Pinkwashing e marketing: il caso KFC

Se il caso dei rossetti di Avon contro il cancro al seno è forse uno dei casi più controversi di pinkwashing, l’esempio più famoso – nonché quello che ha avuto più rilevanza a livello globale – è quello dei “secchielli rosa” di KFC.

Come sappiamo, analogamente al greenwashing, il pinkwashing è una particolare strategia di marketing che fa leva su un tema particolarmente sentito dall’opinione pubblica – in questo caso la lotta contro il cancro al seno – per posizionare un prodotto o un brand in un dato segmento di mercato.

Come i rossetti di Avon, anche il caso dei “secchielli rosa” di KFC ha fatto scuola, sia per la risonanza che l’iniziativa ha avuto, sia per le polemiche che ha scatenato.

Le cose sono andate così: nella primavera del 2010 e il colosso del fast food KFC annunciò di voler donare 50 centesimi per ogni secchiello di pollo fritto venduto nei mesi di aprile e maggio di quello stesso anno. L’iniziativa si chiamava Buckets For The Cure ed era in collaborazione con Komen, una delle più grandi e famose associazioni di volontariato per la lotta contro il cancro al seno. Era proprio Komen, infatti, a ricevere i proventi della campagna di KFC che, per l’occasione, introdusse accanto ai propri iconici secchielli – storici contenitori delle alette di pollo fritte e diventati il simbolo del band – dei nuovi secchielli rosa, creati ad hoc per pubblicizzare la campagna.

Foto via: w1nnersclub.com

 

Alla fine della campagna furono raccolti oltre 4 milioni di dollari da devolvere a Komen: la più alta donazione di sempre da un singolo donatore nella storia dell’associazione, nonché un grande successo di marketing per KFC.

Tuttavia, non passò molto tempo prima che qualcuno cominciò a far notare che c’era più di un sassolino nell’ingranaggio quasi perfetto dell’iniziativa di KFC. In primo luogo, come evidenziò uno dei columnist del Washington Post, la donazione di KFC a Komen era stata fatta a priori, ovvero prima della reale fine della campagna: questo faceva sì che l’acquisto dei cestelli di beneficenza da parte dei clienti fosse, in un certo senso, ininfluente. L’iniziativa di KFC si basava sull’innescare nei clienti la più classica delle “gare di solidarietà”, lasciando che passasse in sordina il fatto che ogni reale acquisto non sarebbe andato ad accrescere la cifra devoluta a Komen, ma solo gli incassi di KFC.

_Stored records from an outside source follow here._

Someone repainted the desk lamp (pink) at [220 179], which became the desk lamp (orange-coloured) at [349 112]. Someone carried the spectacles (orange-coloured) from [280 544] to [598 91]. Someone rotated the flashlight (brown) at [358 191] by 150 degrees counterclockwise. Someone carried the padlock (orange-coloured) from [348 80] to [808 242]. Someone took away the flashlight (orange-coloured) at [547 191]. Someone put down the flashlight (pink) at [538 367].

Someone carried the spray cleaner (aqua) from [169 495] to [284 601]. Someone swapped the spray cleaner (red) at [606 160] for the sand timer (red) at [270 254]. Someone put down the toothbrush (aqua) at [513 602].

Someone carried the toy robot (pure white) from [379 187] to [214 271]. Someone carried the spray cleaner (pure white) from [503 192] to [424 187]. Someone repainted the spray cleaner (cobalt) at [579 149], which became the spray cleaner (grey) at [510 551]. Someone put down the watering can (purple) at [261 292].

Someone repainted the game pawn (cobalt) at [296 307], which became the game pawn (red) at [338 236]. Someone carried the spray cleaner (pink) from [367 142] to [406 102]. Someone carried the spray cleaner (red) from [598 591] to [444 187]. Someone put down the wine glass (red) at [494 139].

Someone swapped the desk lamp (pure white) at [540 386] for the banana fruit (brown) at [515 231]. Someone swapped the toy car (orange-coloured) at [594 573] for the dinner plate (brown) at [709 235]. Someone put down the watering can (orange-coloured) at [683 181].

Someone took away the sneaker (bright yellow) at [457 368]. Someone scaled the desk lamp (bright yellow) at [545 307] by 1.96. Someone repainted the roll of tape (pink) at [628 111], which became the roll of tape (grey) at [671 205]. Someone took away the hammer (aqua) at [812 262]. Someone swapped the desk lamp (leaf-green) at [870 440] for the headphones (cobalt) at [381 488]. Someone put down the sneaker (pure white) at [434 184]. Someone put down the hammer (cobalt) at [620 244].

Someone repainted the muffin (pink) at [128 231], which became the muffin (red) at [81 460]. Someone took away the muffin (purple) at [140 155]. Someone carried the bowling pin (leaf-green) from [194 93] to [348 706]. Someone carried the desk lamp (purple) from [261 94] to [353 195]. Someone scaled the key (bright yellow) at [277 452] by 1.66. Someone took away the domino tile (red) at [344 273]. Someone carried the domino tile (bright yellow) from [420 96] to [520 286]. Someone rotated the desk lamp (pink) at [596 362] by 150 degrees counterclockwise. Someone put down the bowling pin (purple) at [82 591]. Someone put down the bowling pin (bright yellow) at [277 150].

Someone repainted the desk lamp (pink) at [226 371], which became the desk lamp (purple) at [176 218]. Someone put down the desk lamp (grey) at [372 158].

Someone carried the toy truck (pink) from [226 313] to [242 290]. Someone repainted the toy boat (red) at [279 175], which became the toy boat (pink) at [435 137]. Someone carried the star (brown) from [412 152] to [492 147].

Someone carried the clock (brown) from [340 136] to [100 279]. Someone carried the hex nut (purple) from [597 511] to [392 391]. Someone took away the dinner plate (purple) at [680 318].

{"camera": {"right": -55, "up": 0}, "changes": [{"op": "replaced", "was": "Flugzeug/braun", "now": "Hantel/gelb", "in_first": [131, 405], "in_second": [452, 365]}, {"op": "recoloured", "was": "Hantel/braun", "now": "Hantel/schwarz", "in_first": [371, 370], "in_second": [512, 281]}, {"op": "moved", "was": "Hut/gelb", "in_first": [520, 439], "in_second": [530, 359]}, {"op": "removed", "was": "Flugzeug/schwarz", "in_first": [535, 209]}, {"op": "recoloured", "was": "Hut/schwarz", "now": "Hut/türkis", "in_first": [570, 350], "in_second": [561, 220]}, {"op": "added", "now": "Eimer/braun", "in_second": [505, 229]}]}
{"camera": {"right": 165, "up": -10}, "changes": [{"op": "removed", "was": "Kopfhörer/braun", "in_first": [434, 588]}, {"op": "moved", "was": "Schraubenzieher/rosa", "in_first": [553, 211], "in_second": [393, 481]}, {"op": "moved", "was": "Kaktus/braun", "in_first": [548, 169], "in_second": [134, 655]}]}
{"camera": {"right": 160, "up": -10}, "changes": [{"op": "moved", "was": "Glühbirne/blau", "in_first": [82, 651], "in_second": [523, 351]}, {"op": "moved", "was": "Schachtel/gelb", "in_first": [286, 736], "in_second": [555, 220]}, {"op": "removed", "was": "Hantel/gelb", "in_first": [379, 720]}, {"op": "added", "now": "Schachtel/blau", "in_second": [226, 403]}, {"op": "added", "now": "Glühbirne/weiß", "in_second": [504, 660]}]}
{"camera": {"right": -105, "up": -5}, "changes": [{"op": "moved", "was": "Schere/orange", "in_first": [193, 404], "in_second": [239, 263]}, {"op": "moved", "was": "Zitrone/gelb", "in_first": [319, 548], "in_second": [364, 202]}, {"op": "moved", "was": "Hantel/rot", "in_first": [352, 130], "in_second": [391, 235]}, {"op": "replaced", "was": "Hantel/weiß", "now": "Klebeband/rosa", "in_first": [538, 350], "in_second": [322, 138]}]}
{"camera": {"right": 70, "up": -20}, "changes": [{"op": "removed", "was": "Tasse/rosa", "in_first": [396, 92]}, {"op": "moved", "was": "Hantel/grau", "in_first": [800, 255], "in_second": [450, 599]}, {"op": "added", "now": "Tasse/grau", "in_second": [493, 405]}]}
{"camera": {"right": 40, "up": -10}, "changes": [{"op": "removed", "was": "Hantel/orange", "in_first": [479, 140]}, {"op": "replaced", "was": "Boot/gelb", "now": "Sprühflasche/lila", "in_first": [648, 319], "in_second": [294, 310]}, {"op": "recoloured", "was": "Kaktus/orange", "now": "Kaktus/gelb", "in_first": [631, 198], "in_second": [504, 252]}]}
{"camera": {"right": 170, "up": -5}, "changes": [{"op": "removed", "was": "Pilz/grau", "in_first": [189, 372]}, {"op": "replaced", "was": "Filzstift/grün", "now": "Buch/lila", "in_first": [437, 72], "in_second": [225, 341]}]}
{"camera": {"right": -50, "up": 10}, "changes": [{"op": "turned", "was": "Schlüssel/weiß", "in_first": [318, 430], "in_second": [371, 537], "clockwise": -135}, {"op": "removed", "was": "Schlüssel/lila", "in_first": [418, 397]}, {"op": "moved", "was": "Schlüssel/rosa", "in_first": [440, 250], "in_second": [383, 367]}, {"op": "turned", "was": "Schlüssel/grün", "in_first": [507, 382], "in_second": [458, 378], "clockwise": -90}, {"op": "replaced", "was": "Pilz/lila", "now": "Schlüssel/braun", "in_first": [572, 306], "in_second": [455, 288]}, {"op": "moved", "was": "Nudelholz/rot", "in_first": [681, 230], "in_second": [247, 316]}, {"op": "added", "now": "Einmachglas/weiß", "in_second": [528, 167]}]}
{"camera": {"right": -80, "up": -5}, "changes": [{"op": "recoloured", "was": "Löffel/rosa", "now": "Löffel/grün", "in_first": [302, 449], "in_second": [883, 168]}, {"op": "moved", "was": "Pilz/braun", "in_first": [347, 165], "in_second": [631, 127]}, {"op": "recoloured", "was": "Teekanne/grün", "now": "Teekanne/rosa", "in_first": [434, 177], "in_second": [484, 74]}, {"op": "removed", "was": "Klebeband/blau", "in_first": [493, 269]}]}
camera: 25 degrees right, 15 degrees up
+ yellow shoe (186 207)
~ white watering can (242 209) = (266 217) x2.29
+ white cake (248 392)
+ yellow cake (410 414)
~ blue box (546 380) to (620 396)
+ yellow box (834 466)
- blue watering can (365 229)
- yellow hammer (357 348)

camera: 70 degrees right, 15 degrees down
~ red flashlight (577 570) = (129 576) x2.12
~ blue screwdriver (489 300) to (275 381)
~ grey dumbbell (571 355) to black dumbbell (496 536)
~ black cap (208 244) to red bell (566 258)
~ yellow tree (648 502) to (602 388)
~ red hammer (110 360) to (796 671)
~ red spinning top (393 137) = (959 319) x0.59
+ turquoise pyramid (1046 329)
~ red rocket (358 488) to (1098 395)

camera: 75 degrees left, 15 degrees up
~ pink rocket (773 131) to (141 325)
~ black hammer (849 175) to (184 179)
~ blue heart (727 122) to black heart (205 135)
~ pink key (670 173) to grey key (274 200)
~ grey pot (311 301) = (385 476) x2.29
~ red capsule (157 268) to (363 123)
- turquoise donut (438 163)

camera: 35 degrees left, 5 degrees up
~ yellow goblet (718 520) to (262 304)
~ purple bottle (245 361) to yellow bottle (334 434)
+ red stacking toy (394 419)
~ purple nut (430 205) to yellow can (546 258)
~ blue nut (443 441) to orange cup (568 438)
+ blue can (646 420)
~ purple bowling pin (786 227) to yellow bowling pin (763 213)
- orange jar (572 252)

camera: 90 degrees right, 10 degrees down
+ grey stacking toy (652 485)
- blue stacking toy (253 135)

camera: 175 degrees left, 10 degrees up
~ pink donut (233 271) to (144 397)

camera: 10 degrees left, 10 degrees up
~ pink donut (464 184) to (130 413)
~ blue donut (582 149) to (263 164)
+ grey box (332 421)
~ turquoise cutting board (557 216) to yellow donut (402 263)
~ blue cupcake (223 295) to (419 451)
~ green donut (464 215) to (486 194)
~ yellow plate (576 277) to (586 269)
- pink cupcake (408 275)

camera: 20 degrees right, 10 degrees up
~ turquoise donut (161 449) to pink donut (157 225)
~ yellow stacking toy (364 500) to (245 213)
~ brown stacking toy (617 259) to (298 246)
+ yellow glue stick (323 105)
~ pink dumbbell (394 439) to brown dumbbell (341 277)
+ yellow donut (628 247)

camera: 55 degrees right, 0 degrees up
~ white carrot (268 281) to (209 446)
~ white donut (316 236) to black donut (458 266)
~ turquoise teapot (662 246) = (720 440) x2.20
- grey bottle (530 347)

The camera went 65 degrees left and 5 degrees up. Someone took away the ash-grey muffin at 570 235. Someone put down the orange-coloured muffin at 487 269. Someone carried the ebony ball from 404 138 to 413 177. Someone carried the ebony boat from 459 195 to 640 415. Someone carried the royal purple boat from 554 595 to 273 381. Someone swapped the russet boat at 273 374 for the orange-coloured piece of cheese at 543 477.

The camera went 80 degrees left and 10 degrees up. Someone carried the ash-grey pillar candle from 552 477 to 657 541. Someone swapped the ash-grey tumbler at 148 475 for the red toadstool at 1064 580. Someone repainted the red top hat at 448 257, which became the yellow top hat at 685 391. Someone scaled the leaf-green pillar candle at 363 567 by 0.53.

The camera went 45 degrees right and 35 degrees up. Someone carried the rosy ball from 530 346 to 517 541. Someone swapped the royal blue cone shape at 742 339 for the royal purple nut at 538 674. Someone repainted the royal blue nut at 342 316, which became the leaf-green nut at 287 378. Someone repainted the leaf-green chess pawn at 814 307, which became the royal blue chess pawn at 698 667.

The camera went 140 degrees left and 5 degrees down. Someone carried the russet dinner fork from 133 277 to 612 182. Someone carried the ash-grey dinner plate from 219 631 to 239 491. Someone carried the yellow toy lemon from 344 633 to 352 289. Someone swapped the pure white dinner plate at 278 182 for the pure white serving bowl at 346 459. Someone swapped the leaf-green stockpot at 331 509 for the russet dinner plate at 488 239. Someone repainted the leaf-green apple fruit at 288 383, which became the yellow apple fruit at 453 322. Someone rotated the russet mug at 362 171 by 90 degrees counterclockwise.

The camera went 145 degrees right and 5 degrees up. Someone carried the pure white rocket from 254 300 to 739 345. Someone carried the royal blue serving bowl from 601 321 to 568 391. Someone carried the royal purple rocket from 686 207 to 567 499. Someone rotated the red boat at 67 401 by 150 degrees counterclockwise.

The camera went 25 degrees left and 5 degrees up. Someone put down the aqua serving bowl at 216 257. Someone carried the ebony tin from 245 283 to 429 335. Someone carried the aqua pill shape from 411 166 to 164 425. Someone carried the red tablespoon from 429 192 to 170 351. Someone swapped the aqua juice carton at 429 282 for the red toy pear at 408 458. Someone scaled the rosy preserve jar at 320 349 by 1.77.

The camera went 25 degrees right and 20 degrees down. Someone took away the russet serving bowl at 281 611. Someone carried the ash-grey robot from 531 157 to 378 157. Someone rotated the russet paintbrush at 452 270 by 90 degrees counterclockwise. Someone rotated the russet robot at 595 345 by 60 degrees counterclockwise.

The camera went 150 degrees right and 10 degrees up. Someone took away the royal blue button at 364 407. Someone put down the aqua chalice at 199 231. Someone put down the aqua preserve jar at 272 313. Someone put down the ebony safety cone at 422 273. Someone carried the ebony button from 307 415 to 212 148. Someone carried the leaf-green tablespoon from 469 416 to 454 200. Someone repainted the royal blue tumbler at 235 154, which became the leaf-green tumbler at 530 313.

Non solo: come sottolineato da più parti, il cibo venduto da KFC come protagonista della campagna – il pollo fritto – era ed è particolarmente calorico e ricco di grassi saturi: insomma, quello che viene considerato junk food, uno dei principali responsabile dell’obesità. Obesità che viene ritenuta uno dei fattori dell’aumento del rischio di ammalarsi cancro, compreso quello al seno. Quest’ultima obiezione andò a impattare anche sull’immagine di Komen, accusata di “allearsi” con uno dei promotori di abitudini alimentari non salutari e rischiose per la salute.

In definitiva, anche se la campagna di KFC viene ricordata sia come un successo commerciale che per la generosità della donazione effettuata, è stata anche additata come uno dei più grandi esempi di pinkwashing: promuovere la lotta contro il cancro al seno con l’intento non dichiarato di “spingere” il proprio brand e i propri prodotti a un pubblico più vasto. E la questione è quantomai complessa perché, se da una parte la beneficenza è reale, così come è reale il fatto di aver fatto opera di sensibilizzazione su un tema delicato, è altrettanto vero che il promotore di queste azioni è un brand dalla reputazione non esattamente immacolata, sia in termini di sostenibilità che di salubrità. Un aspetto, questo, comune a molti altri casi di pinkwashing (e greenwashing).

Lesson Learned: Chiedersi se dietro ogni iniziativa di beneficenza dei grandi brand ci sia anche un interesse più squisitamente commerciale è più che lecito. Se sei uno di questi grandi brand preparati a fronteggiare obiezioni e accuse che, e questo dipende dal tuo brand e dalla sua storia, potranno essere più o meno fondate.